▶ [Task instructions] Where the material below has a line containing "男性, 40代: 30 -> 15", start repeating exactly, and keep going through the line containing "accX, 18: -8155 -> -24000", with no other lines.

▶ [Given entries]

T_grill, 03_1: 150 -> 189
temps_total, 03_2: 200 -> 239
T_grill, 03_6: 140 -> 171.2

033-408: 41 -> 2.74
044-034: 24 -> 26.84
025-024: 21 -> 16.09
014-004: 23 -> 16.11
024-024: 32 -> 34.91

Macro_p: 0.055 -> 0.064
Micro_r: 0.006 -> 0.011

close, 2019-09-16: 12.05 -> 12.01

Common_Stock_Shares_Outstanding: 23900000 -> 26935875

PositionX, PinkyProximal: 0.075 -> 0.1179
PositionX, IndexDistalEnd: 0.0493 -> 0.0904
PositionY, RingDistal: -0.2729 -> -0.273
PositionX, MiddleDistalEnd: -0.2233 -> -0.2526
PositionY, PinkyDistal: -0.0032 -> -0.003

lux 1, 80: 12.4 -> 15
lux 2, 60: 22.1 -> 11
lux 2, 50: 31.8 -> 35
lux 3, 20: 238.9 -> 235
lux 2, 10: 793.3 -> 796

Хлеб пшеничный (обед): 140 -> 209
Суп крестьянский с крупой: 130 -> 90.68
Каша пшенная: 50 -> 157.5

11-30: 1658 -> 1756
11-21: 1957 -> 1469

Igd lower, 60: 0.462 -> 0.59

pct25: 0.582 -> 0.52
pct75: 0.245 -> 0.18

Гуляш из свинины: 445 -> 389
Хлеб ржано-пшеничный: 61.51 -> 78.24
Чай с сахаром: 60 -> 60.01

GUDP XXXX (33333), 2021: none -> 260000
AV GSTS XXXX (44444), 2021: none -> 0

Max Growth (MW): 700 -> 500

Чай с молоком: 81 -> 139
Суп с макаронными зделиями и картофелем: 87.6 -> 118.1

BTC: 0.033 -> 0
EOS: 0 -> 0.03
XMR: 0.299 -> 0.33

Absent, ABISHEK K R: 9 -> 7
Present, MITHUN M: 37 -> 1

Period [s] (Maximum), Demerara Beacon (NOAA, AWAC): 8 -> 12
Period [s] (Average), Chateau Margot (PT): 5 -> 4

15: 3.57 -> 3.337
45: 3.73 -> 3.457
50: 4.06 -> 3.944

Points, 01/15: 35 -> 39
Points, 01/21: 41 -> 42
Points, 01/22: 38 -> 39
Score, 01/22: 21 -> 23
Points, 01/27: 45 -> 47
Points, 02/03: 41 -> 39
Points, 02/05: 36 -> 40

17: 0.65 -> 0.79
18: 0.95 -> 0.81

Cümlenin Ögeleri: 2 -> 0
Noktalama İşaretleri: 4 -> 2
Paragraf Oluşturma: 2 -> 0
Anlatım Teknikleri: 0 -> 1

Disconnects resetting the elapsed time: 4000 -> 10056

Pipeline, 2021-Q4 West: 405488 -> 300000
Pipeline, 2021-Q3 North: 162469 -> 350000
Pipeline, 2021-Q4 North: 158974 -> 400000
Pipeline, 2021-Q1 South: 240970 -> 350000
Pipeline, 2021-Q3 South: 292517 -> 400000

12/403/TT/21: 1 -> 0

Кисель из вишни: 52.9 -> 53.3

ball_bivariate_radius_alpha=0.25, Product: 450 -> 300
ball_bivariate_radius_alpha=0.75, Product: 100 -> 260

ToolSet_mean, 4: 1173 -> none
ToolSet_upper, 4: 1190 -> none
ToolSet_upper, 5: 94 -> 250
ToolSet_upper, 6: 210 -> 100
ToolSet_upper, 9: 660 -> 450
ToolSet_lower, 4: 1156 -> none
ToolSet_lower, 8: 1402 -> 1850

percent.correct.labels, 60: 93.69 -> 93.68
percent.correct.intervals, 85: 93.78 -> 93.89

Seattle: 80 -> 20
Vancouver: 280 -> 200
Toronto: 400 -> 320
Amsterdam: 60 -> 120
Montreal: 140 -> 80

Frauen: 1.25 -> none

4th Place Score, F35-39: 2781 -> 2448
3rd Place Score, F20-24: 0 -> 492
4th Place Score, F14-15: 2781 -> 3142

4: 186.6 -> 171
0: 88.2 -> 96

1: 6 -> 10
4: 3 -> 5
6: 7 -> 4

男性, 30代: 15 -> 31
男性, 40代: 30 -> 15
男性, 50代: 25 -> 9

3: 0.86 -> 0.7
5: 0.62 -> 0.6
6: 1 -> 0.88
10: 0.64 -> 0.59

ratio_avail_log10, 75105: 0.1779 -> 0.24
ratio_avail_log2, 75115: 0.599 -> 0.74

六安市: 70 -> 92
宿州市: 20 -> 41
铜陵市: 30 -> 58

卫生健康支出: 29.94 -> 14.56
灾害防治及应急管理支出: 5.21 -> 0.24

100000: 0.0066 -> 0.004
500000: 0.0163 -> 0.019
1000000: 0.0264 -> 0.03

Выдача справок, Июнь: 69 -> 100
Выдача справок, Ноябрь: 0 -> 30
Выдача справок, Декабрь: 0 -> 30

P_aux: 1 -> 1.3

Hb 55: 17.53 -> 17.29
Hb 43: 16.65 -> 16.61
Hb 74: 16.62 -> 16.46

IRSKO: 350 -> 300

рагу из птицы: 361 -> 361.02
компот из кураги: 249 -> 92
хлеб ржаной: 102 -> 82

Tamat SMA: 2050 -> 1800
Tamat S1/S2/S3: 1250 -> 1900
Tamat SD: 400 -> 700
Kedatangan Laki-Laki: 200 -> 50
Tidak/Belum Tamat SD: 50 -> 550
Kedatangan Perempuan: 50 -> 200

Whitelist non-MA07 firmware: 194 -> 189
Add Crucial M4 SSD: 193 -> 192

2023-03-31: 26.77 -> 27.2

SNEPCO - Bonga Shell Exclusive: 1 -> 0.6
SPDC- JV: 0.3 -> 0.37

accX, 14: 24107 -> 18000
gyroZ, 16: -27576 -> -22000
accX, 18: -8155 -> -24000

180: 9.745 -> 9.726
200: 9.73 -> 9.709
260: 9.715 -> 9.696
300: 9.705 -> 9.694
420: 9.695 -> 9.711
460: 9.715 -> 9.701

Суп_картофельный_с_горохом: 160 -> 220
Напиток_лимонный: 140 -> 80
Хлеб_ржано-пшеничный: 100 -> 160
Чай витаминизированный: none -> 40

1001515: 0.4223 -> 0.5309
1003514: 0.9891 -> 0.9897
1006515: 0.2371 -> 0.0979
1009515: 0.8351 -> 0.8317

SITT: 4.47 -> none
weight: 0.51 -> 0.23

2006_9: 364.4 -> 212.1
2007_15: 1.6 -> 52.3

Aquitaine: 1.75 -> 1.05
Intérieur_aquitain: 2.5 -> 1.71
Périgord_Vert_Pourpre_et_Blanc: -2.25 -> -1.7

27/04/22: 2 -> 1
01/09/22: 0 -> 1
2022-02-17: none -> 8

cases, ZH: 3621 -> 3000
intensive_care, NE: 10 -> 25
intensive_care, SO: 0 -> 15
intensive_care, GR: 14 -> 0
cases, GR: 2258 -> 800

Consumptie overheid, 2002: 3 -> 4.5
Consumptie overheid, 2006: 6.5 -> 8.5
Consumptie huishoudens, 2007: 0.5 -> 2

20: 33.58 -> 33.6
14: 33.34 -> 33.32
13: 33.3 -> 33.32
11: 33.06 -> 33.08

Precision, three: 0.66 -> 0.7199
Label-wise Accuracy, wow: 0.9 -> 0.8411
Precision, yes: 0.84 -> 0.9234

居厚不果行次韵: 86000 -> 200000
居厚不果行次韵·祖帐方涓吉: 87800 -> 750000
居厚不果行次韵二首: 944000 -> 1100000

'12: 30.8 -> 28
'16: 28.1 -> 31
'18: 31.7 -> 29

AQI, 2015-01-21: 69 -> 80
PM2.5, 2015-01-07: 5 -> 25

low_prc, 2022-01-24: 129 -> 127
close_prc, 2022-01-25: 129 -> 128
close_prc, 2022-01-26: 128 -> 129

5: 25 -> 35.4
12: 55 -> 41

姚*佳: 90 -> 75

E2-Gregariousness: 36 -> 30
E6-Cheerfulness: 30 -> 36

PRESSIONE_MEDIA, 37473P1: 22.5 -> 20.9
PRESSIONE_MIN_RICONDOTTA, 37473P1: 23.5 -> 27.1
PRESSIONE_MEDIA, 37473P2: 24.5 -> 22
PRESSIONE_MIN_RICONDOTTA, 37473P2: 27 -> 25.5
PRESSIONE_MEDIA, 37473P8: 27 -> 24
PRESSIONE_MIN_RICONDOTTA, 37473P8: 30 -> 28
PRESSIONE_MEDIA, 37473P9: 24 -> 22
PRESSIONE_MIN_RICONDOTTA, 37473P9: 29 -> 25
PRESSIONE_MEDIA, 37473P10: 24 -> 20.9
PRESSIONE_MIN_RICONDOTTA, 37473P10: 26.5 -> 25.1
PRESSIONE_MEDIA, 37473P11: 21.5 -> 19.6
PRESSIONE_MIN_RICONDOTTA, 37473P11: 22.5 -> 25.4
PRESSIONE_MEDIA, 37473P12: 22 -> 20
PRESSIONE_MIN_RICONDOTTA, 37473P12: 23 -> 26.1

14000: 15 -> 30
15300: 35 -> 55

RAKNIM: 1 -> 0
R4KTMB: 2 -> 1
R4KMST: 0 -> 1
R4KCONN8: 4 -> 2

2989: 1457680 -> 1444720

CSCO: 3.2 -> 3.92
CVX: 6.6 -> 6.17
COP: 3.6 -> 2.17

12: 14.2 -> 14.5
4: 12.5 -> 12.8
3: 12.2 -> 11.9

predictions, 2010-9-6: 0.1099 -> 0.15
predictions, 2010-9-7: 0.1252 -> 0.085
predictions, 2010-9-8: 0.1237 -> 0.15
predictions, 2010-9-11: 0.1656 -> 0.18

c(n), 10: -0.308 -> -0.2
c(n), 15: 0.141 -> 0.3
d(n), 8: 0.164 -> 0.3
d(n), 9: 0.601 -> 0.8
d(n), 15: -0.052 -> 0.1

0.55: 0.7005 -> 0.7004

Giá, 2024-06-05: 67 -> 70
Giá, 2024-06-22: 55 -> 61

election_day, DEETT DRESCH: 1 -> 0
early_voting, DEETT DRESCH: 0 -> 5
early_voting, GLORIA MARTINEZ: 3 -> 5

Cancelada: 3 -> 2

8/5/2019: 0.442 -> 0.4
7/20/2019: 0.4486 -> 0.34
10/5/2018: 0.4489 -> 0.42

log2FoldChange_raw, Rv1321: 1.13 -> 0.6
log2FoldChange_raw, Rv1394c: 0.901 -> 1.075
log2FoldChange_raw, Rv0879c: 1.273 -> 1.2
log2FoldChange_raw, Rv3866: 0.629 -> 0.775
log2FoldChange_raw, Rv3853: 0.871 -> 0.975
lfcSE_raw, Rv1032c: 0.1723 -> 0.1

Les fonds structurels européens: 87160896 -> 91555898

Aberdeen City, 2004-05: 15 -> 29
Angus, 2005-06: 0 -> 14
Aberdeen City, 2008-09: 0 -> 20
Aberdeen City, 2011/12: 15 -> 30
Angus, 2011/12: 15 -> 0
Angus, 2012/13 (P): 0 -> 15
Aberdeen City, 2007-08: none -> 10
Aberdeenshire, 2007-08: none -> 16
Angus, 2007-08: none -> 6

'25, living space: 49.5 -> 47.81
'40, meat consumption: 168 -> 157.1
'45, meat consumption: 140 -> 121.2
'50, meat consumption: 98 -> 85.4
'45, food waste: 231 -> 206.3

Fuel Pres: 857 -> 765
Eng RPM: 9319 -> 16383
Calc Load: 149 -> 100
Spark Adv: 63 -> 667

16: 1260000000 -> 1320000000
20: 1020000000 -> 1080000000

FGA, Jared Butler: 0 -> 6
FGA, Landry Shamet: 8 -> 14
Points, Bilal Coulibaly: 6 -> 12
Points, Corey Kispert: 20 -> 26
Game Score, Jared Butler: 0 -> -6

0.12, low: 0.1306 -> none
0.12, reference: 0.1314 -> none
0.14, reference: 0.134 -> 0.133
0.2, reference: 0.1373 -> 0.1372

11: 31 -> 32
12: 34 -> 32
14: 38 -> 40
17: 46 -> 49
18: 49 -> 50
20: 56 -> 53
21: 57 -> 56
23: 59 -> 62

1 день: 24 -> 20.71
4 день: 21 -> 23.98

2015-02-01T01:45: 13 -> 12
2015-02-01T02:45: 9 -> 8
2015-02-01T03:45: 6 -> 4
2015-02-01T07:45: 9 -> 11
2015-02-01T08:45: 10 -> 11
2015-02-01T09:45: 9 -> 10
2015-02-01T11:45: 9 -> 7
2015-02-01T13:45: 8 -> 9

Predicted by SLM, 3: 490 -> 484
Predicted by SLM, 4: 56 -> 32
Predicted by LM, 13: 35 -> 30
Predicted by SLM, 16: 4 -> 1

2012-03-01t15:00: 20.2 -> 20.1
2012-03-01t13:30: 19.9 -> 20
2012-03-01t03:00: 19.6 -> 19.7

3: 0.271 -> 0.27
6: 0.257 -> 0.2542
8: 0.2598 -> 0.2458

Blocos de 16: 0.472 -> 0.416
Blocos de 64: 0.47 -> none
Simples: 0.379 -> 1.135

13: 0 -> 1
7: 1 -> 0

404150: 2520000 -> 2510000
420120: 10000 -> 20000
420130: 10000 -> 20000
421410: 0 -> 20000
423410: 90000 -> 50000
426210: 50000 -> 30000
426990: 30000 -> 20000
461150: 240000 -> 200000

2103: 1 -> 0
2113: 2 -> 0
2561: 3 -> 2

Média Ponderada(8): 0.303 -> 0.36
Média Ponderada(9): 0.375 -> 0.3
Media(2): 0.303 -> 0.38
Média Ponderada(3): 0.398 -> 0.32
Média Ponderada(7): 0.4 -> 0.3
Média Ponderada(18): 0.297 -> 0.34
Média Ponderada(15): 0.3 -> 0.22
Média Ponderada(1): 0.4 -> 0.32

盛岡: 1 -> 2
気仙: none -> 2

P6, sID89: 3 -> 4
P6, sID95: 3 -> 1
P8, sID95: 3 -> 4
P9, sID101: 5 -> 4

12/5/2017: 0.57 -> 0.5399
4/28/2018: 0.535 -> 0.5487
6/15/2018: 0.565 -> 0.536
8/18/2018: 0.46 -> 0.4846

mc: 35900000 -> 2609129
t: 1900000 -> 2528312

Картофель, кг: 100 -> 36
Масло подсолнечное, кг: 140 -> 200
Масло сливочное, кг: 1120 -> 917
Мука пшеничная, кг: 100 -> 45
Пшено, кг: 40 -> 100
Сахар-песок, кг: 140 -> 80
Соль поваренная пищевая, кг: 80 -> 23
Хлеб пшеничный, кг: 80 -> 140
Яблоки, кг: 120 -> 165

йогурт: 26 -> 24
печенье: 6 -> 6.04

▶ [Result]
男性, 40代: 30 -> 15
男性, 50代: 25 -> 9

3: 0.86 -> 0.7
5: 0.62 -> 0.6
6: 1 -> 0.88
10: 0.64 -> 0.59

ratio_avail_log10, 75105: 0.1779 -> 0.24
ratio_avail_log2, 75115: 0.599 -> 0.74

六安市: 70 -> 92
宿州市: 20 -> 41
铜陵市: 30 -> 58

卫生健康支出: 29.94 -> 14.56
灾害防治及应急管理支出: 5.21 -> 0.24

100000: 0.0066 -> 0.004
500000: 0.0163 -> 0.019
1000000: 0.0264 -> 0.03

Выдача справок, Июнь: 69 -> 100
Выдача справок, Ноябрь: 0 -> 30
Выдача справок, Декабрь: 0 -> 30

P_aux: 1 -> 1.3

Hb 55: 17.53 -> 17.29
Hb 43: 16.65 -> 16.61
Hb 74: 16.62 -> 16.46

IRSKO: 350 -> 300

рагу из птицы: 361 -> 361.02
компот из кураги: 249 -> 92
хлеб ржаной: 102 -> 82

Tamat SMA: 2050 -> 1800
Tamat S1/S2/S3: 1250 -> 1900
Tamat SD: 400 -> 700
Kedatangan Laki-Laki: 200 -> 50
Tidak/Belum Tamat SD: 50 -> 550
Kedatangan Perempuan: 50 -> 200

Whitelist non-MA07 firmware: 194 -> 189
Add Crucial M4 SSD: 193 -> 192

2023-03-31: 26.77 -> 27.2

SNEPCO - Bonga Shell Exclusive: 1 -> 0.6
SPDC- JV: 0.3 -> 0.37

accX, 14: 24107 -> 18000
gyroZ, 16: -27576 -> -22000
accX, 18: -8155 -> -24000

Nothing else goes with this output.